(Source data)
============
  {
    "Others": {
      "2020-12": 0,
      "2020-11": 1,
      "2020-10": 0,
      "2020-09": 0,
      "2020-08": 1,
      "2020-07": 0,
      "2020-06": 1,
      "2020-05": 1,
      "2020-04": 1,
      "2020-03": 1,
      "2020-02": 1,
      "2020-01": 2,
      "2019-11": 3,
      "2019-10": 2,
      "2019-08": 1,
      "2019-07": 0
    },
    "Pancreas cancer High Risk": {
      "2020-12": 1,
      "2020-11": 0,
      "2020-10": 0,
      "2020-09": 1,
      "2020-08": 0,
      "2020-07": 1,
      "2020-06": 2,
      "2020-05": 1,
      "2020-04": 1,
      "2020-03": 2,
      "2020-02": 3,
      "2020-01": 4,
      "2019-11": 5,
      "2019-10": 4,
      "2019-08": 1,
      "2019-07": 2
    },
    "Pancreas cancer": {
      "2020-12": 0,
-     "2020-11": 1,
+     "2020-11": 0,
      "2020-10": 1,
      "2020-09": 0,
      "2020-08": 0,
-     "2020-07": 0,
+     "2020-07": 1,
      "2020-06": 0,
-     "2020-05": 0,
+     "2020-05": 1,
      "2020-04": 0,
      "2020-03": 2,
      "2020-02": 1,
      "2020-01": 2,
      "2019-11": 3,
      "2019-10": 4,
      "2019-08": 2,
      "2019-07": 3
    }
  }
============
**ASSIGNED TASK**
Each record is to be retyped exactly as written.

**TASK RESULT**
  {
    "Others": {
      "2020-12": 0,
      "2020-11": 1,
      "2020-10": 0,
      "2020-09": 0,
      "2020-08": 1,
      "2020-07": 0,
      "2020-06": 1,
      "2020-05": 1,
      "2020-04": 1,
      "2020-03": 1,
      "2020-02": 1,
      "2020-01": 2,
      "2019-11": 3,
      "2019-10": 2,
      "2019-08": 1,
      "2019-07": 0
    },
    "Pancreas cancer High Risk": {
      "2020-12": 1,
      "2020-11": 0,
      "2020-10": 0,
      "2020-09": 1,
      "2020-08": 0,
      "2020-07": 1,
      "2020-06": 2,
      "2020-05": 1,
      "2020-04": 1,
      "2020-03": 2,
      "2020-02": 3,
      "2020-01": 4,
      "2019-11": 5,
      "2019-10": 4,
      "2019-08": 1,
      "2019-07": 2
    },
    "Pancreas cancer": {
      "2020-12": 0,
-     "2020-11": 1,
+     "2020-11": 0,
      "2020-10": 1,
      "2020-09": 0,
      "2020-08": 0,
-     "2020-07": 0,
+     "2020-07": 1,
      "2020-06": 0,
-     "2020-05": 0,
+     "2020-05": 1,
      "2020-04": 0,
      "2020-03": 2,
      "2020-02": 1,
      "2020-01": 2,
      "2019-11": 3,
      "2019-10": 4,
      "2019-08": 2,
      "2019-07": 3
    }
  }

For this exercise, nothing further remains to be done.